Holiday home and Second-home owners in France, including many British expats, can expect to have to pay around double the amount in tax every year under new rules laid out by President Macron.
A precedent has been set for city councils across to increase their tax on second homes, with the aim of discouraging short-term holiday rentals that are seen to be disrupting the housing market and increasing costs for full-time residents. Macron authorized the move in the national budget.
It took immediate effect in Paris and ever since then city councils across France have been following and tightening their rules on second home ownership. A total of 1,151 French councils, towns and cities with a population of more than 50,000 are now eligible to impose the tax increase, and more could follow.

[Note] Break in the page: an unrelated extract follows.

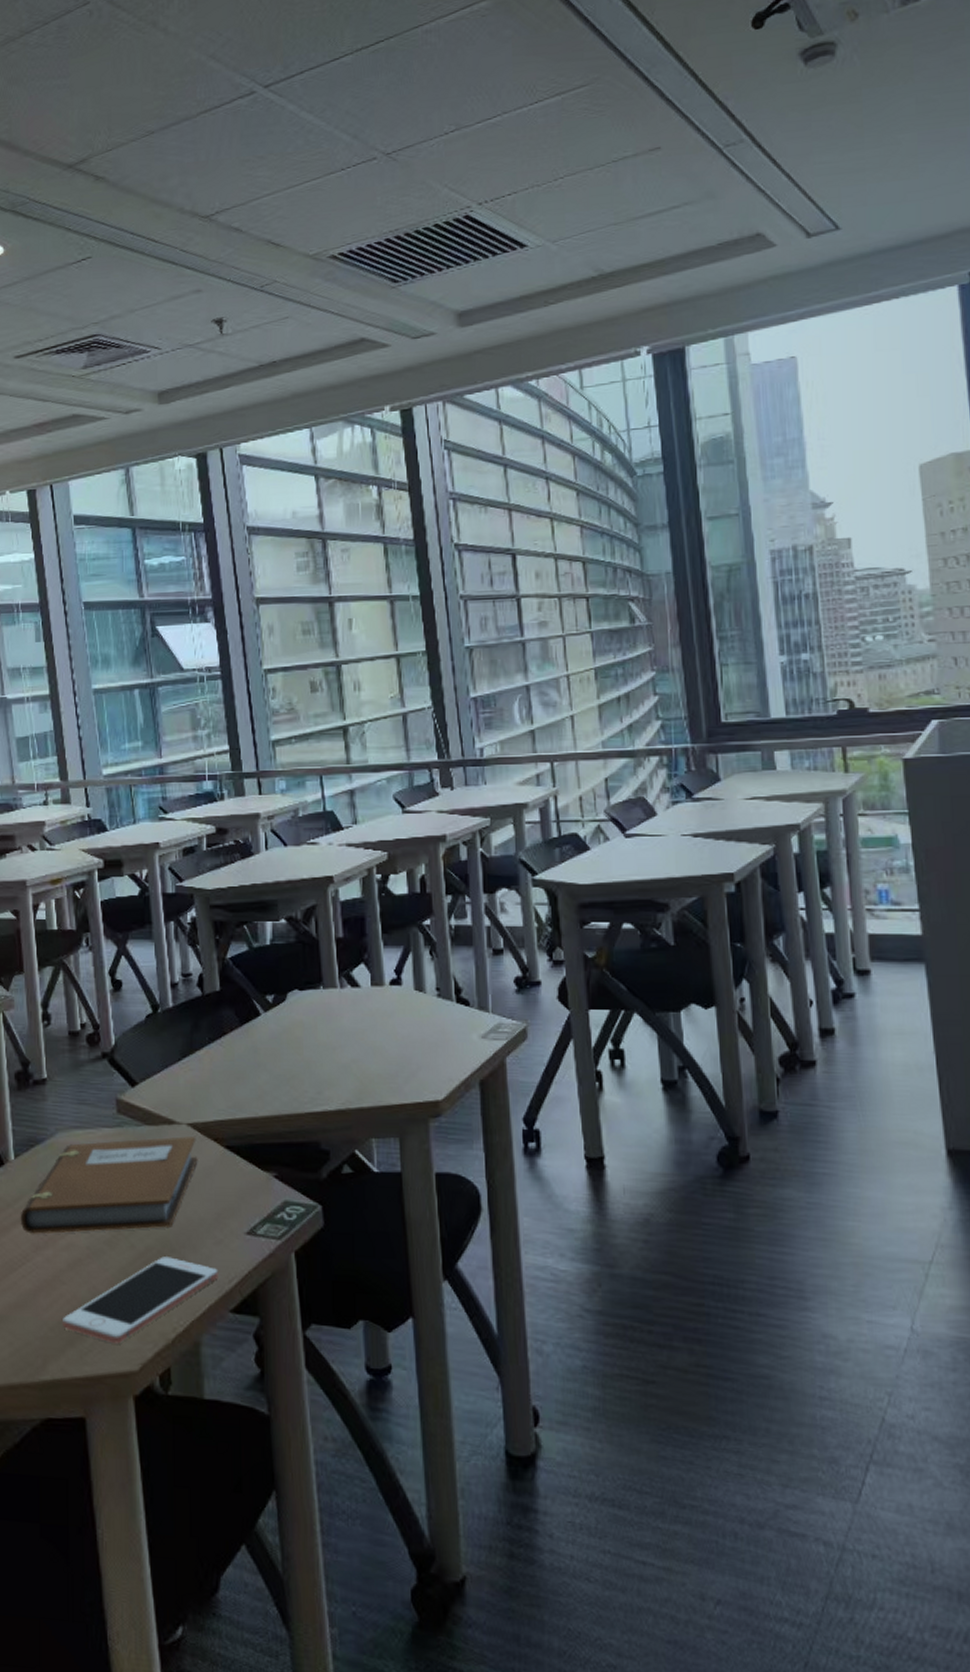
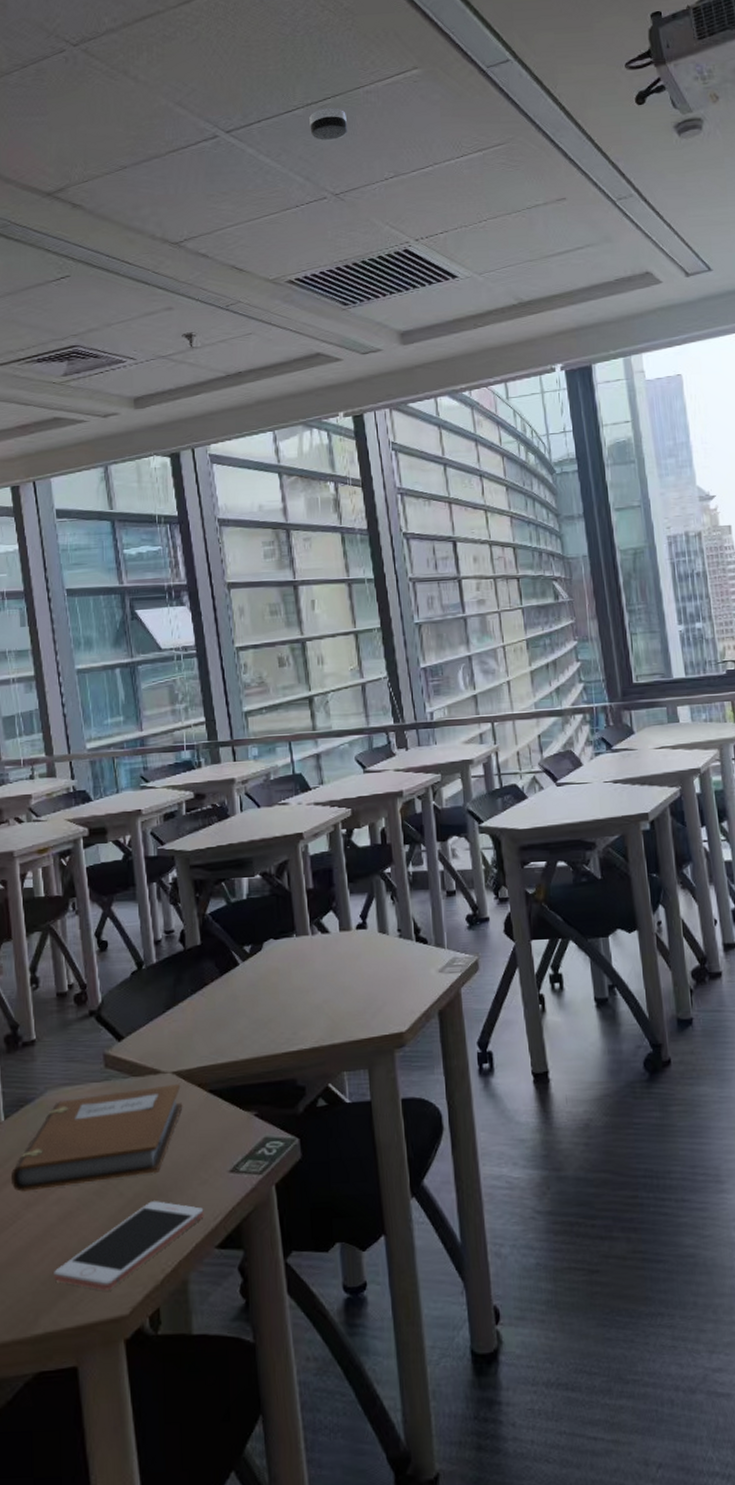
smoke detector: none [359,52,403,92] -> present [309,108,348,141]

The increase can legally be of up to 60 percent on the basic council tax rate.
Macron’s move will no doubt appease local officials who were incensed last year after he announced his plans to scrap council tax for home owner-occupiers. The tax raise on second homes is also widely popular among French voters, especially for long-term residents of France’s main tourism spots, where finding a well-priced home or finding one at all, is becoming increasingly challenging, largely due to the monopoly imposed by the short-term rental market.
France’s national stats body INSEE reported that there are 3.4 million second homes in France, one in ten of all housing units. Paris has approximately 110,000 second homes.
According to The Times in the UK, there are 200,000 Britons whose main homes are in France and that will not be negatively affected by this legislation.